** Opening Records for this exercise block **

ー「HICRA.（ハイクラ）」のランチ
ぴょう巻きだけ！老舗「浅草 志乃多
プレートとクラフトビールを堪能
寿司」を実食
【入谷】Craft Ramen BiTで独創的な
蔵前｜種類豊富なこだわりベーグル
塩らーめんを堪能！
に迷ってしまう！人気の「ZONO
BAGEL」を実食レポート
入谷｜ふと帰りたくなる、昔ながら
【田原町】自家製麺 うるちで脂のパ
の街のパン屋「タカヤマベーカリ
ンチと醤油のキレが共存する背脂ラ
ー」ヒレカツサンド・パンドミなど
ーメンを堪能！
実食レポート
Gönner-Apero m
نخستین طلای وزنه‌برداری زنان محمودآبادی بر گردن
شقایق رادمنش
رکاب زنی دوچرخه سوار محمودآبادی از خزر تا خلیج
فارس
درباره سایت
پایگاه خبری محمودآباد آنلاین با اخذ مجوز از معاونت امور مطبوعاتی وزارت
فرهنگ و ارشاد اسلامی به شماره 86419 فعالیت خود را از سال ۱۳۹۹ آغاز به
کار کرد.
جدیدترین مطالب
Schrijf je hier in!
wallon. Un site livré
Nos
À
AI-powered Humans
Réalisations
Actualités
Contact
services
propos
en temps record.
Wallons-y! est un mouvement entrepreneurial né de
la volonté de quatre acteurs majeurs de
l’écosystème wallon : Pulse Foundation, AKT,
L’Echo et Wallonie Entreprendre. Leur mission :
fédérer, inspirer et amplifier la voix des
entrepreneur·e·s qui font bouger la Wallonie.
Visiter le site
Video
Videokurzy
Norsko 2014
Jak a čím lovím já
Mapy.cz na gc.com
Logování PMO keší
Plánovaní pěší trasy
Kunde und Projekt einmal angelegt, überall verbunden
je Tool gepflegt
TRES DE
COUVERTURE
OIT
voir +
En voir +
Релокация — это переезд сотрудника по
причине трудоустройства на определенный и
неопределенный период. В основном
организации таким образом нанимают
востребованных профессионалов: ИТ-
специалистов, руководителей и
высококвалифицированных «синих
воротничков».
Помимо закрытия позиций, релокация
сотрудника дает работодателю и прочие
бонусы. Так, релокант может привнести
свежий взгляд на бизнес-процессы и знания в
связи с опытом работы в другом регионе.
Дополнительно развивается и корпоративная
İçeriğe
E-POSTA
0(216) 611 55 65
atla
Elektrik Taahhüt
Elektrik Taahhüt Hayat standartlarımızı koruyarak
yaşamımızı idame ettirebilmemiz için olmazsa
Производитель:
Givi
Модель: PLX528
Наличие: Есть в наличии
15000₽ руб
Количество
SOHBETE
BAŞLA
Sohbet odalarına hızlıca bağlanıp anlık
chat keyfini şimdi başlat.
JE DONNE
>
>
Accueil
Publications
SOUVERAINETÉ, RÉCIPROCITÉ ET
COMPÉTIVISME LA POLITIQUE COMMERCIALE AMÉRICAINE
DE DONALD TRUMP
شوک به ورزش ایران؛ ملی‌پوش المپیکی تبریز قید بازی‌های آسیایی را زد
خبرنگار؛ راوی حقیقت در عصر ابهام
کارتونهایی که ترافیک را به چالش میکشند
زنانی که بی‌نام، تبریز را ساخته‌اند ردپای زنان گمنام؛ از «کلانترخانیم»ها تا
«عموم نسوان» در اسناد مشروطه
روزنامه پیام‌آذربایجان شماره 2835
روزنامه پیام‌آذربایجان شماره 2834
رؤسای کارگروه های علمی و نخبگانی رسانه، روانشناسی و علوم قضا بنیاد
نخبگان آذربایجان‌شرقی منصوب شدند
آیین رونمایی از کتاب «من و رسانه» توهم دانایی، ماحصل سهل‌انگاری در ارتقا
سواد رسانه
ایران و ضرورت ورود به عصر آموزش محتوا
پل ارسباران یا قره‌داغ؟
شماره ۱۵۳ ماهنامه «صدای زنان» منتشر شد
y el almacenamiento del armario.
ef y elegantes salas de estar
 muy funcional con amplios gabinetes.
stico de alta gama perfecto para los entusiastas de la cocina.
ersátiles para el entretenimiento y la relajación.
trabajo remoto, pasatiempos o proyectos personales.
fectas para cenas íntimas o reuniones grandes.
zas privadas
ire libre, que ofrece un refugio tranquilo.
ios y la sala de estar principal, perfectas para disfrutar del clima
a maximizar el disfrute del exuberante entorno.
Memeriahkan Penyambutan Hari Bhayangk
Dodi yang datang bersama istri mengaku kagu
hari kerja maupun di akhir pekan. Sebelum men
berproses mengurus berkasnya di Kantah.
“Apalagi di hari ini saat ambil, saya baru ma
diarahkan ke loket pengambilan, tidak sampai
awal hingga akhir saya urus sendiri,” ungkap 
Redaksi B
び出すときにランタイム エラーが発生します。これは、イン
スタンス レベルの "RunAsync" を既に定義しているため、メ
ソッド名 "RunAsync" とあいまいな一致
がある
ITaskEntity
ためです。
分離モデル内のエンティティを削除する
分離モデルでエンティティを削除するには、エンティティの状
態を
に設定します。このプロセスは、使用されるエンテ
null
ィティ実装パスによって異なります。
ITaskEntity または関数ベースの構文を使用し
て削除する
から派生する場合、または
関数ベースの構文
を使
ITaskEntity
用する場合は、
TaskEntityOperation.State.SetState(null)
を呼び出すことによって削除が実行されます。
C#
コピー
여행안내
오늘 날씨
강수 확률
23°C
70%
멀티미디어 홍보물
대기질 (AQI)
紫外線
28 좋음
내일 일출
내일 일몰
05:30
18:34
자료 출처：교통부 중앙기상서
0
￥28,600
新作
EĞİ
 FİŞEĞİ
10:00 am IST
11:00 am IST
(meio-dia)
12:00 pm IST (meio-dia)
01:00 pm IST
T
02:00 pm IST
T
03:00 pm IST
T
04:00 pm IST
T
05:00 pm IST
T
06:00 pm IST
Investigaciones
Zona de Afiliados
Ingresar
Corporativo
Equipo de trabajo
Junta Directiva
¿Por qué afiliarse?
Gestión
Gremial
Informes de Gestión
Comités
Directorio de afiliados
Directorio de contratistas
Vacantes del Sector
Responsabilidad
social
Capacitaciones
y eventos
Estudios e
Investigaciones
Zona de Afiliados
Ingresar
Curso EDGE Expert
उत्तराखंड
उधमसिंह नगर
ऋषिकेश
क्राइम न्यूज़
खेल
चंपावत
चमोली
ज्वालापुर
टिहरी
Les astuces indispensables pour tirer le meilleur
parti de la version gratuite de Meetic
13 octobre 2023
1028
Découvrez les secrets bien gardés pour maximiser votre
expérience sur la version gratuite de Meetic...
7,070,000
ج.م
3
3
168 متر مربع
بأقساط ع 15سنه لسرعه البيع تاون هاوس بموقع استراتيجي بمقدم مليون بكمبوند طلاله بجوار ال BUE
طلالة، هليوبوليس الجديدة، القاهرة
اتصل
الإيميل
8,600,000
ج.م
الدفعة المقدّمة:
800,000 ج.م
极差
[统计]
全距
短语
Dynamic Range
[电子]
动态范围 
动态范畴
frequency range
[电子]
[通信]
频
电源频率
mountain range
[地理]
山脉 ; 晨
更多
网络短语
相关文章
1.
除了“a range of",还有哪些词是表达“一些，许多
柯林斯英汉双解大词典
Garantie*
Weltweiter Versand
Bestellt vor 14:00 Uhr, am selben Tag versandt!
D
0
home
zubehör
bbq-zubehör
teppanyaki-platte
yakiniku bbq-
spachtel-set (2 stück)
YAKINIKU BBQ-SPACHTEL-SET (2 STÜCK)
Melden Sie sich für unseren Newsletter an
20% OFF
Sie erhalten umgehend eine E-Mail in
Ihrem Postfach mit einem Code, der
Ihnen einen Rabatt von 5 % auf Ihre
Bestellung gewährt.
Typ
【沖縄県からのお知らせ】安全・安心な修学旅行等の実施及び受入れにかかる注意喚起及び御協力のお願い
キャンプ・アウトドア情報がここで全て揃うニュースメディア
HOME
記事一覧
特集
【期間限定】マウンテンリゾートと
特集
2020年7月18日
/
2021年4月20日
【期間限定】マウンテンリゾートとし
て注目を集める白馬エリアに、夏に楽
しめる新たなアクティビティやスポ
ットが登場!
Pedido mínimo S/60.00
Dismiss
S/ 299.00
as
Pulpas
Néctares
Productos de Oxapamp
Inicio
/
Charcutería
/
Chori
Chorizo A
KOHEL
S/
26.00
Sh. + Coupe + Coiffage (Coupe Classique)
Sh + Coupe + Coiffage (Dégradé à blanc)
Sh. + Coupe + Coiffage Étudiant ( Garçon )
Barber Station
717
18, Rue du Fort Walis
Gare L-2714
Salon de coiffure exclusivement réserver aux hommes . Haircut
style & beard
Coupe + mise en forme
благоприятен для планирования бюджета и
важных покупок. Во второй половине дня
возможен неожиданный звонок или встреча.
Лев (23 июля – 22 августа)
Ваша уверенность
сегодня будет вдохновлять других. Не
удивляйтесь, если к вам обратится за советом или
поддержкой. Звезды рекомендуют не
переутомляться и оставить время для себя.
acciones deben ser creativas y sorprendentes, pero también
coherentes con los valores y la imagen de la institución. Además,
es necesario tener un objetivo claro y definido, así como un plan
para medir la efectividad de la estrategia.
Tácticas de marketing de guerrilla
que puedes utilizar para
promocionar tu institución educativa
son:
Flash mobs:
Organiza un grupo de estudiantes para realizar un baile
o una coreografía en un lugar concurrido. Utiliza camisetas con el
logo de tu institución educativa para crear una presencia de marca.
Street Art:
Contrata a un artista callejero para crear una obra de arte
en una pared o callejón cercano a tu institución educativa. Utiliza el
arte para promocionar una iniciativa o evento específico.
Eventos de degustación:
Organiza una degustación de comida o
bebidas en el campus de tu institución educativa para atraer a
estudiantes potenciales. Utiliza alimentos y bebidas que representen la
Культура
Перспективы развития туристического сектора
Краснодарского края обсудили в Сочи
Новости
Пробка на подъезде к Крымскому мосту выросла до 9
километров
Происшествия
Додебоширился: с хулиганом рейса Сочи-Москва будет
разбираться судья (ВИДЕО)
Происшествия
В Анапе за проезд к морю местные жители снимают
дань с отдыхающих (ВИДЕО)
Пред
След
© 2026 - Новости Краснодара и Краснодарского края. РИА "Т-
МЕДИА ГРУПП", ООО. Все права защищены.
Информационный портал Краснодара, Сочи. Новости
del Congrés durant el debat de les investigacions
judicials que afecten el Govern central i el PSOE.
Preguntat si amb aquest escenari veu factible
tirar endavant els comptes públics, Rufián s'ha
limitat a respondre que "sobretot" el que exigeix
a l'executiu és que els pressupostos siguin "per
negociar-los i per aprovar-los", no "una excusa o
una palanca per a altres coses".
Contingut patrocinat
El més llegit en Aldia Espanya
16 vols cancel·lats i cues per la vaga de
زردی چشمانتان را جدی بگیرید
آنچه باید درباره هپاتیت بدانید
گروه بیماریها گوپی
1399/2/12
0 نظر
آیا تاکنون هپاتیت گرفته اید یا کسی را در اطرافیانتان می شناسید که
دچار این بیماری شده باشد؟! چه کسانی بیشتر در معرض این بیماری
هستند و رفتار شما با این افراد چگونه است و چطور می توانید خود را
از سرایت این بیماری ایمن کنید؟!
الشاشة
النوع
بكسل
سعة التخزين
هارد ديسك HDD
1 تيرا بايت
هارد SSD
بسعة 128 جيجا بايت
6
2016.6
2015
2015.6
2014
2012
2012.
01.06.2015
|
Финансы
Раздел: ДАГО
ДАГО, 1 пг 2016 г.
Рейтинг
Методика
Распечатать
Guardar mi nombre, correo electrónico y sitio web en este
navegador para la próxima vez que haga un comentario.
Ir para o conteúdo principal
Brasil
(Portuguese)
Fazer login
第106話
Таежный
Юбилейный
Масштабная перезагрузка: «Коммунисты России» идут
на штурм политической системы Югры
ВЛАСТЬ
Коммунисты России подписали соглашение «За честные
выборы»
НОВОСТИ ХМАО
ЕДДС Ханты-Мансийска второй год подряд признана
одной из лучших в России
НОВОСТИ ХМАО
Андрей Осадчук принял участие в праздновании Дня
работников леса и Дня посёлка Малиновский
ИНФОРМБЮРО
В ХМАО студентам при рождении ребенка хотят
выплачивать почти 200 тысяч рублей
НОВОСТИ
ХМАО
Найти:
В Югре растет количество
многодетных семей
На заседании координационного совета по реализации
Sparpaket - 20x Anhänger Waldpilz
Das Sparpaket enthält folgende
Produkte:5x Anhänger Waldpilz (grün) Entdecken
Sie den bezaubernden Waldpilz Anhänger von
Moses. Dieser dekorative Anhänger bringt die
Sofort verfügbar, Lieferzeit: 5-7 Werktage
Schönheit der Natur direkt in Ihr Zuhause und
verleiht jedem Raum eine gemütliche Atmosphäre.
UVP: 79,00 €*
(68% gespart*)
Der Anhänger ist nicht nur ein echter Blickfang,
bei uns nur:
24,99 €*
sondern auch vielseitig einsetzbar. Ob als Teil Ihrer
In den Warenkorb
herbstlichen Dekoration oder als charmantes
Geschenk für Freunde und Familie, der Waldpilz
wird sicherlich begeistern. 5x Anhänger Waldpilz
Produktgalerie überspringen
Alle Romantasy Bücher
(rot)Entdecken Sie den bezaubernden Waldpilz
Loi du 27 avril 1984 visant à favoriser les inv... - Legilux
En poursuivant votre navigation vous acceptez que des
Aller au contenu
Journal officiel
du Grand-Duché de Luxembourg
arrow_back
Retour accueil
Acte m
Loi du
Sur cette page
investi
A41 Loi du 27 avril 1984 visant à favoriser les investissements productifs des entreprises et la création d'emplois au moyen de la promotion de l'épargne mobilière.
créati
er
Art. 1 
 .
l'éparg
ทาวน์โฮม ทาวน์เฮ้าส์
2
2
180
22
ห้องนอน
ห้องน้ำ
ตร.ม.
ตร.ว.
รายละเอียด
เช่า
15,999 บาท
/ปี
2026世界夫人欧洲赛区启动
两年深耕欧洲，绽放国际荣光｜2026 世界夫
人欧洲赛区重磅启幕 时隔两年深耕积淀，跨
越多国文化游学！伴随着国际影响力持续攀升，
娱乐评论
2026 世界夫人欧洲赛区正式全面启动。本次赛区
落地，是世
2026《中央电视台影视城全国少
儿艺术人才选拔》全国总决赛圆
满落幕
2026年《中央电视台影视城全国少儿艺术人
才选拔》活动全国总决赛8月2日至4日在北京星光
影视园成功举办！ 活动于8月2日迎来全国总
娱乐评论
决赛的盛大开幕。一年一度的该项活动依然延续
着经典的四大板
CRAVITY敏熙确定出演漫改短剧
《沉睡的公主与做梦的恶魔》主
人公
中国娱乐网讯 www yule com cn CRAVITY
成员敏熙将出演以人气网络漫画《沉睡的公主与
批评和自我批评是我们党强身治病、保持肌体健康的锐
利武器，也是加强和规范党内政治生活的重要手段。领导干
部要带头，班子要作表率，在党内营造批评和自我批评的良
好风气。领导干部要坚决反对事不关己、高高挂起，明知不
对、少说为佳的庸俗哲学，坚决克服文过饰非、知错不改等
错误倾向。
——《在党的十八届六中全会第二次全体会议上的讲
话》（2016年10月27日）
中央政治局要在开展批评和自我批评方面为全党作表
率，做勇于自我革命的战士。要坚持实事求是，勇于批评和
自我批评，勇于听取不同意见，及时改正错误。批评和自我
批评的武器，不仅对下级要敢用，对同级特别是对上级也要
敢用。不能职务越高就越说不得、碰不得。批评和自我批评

** Closing Records for this exercise block **

Task requirements:
Copy out the lines from the very first one through the line containing "Gönner-Apero m", keeping both ends.

Answer:
ー「HICRA.（ハイクラ）」のランチ
ぴょう巻きだけ！老舗「浅草 志乃多
プレートとクラフトビールを堪能
寿司」を実食
【入谷】Craft Ramen BiTで独創的な
蔵前｜種類豊富なこだわりベーグル
塩らーめんを堪能！
に迷ってしまう！人気の「ZONO
BAGEL」を実食レポート
入谷｜ふと帰りたくなる、昔ながら
【田原町】自家製麺 うるちで脂のパ
の街のパン屋「タカヤマベーカリ
ンチと醤油のキレが共存する背脂ラ
ー」ヒレカツサンド・パンドミなど
ーメンを堪能！
実食レポート
Gönner-Apero m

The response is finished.